数据集首先必须转换为长格式,列名显示了两个变量: 形状 (圆形/方形) 和配色方案 (黑白/有色)。

  1. # 转换为长格式
  2. library(reshape2)
  3. data_long <- melt(data = data, id.var = "Subject", measure.vars = c("RoundMono",
  4. "SquareMono", "RoundColor", "SquareColor"), variable.name = "Condition")
  5. names(data_long)[names(data_long) == "value"] <- "Time"
  6. # 拆分 Condition 列为 Shape 和 ColorScheme
  7. data_long$Shape <- NA
  8. data_long$Shape[grepl("^Round", data_long$Condition)] <- "Round"
  9. data_long$Shape[grepl("^Square", data_long$Condition)] <- "Square"
  10. data_long$Shape <- factor(data_long$Shape)
  11. data_long$ColorScheme <- NA
  12. data_long$ColorScheme[grepl("Mono$", data_long$Condition)] <- "Monochromatic"
  13. data_long$ColorScheme[grepl("Color$", data_long$Condition)] <- "Colored"
  14. data_long$ColorScheme <- factor(data_long$ColorScheme, levels = c("Monochromatic",
  15. "Colored"))
  16. # 删除 Condition 列
  17. data_long$Condition <- NULL
  18. # 检查数据
  19. head(data_long)
  20. #> Subject Time Shape ColorScheme
  21. #> 1 1 41 Round Monochromatic
  22. #> 2 2 57 Round Monochromatic
  23. #> 3 3 52 Round Monochromatic
  24. #> 4 4 49 Round Monochromatic
  25. #> 5 5 47 Round Monochromatic
  26. #> 6 6 37 Round Monochromatic

现在可以进行统计汇总和绘图了。

  1. datac <- summarySEwithin(data_long, measurevar = "Time",
  2. withinvars = c("Shape", "ColorScheme"), idvar = "Subject")
  3. datac
  4. #> Shape ColorScheme N Time Time_norm sd se
  5. #> 1 Round Colored 12 43.58 43.58 1.212 0.3500
  6. #> 2 Round Monochromatic 12 44.58 44.58 1.331 0.3844
  7. #> 3 Square Colored 12 42.58 42.58 1.462 0.4219
  8. #> 4 Square Monochromatic 12 43.58 43.58 1.261 0.3641
  9. #> ci
  10. #> 1 0.7703
  11. #> 2 0.8460
  12. #> 3 0.9287
  13. #> 4 0.8014
  14. library(ggplot2)
  15. ggplot(datac, aes(x = Shape, y = Time, fill = ColorScheme)) +
  16. geom_bar(position = position_dodge(0.9), colour = "black",
  17. stat = "identity") + geom_errorbar(position = position_dodge(0.9),
  18. width = 0.25, aes(ymin = Time - ci, ymax = Time + ci)) +
  19. coord_cartesian(ylim = c(40, 46)) + scale_fill_manual(values = c("#CCCCCC",
  20. "#FFFFFF")) + scale_y_continuous(breaks = seq(1:100)) +
  21. theme_bw() + geom_hline(yintercept = 38)

9.2 绘制均值和误差线 - 图13

9.2.2.8 注意标准化的均值

函数 summarySEWithin() 返回标准化和未标准化的均值。

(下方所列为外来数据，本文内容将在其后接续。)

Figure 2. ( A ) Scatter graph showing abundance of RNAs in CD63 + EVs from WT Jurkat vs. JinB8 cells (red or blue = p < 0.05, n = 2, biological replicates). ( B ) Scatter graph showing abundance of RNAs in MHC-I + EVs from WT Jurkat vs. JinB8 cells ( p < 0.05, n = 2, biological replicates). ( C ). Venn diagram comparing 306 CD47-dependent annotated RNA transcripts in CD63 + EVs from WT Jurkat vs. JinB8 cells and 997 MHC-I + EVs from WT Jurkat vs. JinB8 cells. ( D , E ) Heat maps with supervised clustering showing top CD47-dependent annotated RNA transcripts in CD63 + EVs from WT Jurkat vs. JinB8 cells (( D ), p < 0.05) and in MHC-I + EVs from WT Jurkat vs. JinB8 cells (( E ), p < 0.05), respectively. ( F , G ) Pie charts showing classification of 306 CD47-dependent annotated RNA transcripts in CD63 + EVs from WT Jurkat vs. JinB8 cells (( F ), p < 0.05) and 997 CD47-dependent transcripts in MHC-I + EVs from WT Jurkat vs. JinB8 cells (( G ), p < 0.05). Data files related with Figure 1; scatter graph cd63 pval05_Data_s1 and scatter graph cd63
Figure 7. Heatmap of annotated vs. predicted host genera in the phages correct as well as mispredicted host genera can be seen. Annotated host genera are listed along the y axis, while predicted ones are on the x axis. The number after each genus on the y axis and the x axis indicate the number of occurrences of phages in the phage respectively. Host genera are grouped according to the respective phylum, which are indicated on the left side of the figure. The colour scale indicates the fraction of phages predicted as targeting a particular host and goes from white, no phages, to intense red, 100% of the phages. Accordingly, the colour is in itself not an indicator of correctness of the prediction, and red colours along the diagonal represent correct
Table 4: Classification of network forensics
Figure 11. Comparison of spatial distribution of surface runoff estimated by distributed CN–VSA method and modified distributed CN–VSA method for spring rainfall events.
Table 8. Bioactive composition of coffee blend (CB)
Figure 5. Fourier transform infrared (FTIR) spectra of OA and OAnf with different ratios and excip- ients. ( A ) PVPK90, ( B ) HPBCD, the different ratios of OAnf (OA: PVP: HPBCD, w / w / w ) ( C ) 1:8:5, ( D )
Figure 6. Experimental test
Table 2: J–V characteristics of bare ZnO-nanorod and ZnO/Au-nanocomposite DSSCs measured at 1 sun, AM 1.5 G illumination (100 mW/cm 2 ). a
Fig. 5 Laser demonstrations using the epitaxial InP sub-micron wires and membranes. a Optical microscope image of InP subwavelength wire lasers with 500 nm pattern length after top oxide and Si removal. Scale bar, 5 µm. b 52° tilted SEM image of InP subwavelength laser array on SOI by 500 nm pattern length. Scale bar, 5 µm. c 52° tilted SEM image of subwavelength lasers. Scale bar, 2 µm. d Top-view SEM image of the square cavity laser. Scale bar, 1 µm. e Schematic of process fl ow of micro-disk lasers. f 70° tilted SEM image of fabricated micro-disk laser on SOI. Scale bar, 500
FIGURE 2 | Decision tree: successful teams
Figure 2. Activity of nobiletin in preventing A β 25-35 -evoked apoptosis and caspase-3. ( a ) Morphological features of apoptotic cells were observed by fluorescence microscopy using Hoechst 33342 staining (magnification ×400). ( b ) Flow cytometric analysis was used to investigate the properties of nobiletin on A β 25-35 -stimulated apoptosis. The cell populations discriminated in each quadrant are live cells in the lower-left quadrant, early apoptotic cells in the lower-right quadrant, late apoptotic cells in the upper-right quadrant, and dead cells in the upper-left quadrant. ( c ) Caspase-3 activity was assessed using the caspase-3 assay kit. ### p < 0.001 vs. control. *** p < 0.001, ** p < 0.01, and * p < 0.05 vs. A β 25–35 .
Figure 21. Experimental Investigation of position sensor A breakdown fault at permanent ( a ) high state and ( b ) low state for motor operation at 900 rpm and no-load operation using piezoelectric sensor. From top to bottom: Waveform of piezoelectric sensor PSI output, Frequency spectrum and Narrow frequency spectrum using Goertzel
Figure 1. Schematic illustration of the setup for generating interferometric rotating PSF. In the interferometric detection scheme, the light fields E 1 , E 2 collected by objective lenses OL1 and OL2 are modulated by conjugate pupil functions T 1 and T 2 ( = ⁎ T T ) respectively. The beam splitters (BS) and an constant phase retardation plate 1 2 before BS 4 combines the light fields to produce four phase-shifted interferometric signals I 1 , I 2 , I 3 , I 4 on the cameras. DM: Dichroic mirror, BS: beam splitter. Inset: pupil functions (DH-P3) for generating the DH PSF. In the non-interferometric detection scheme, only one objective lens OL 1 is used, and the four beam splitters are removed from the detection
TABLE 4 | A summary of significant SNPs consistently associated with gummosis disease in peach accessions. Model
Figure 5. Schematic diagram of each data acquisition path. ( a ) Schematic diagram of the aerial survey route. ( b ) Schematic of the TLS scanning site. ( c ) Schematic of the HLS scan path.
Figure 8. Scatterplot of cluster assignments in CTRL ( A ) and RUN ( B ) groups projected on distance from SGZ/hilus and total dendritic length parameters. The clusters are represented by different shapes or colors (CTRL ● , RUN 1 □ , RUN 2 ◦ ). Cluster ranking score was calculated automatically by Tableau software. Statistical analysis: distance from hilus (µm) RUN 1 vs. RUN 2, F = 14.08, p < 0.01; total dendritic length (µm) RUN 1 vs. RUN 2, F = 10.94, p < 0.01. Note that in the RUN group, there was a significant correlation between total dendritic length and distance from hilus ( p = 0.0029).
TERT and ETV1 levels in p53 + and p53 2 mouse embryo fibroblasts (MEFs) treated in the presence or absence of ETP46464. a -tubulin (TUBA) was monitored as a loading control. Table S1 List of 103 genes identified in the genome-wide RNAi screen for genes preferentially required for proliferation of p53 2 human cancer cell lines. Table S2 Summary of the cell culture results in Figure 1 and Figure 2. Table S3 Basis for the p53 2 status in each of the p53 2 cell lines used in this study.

未标准化的均值只是简单地表示每组的均值。标准化的均值计算出来保证组间的均值是一样的。

比如:

  1. dat <- read.table(header = TRUE, text = "
  2. id trial gender dv
  3. A 0 male 2
  4. A 1 male 4
  5. B 0 male 6
  6. B 1 male 8
  7. C 0 female 22
  8. C 1 female 24
  9. D 0 female 26
  10. D 1 female 28
  11. ")
  12. # 标准化和未标准化的均值是不同的
  13. summarySEwithin(dat, measurevar = "dv", withinvars = "trial",
  14. betweenvars = "gender", idvar = "id")
  15. #> Automatically converting the following non-factors to factors: trial
  16. #> gender trial N dv dv_norm sd se ci
  17. #> 1 female 0 2 24 14 0 0 0
  18. #> 2 female 1 2 26 16 0 0 0
  19. #> 3 male 0 2 4 14 0 0 0
  20. #> 4 male 1 2 6 16 0 0 0

9.2.3 其他

解决问题的方法不止作者提供的这一种,为了理解 ggplot2 是如何进行误差线的计算和添加,我在 stackoverflow 上提交了一个关于 ggplot2 使用 SE 还是 SD 作为默认误差线的问题。有人就给出了快速简易的解答。回答者的共同观点是必须先进行数据的统计计算。我之前在其他博客上看到使用 stat_boxplot(geom="errorbar", width=.3) 直接计算误差线可能就有问题(难以解释它算的是 SD 还是 SE)。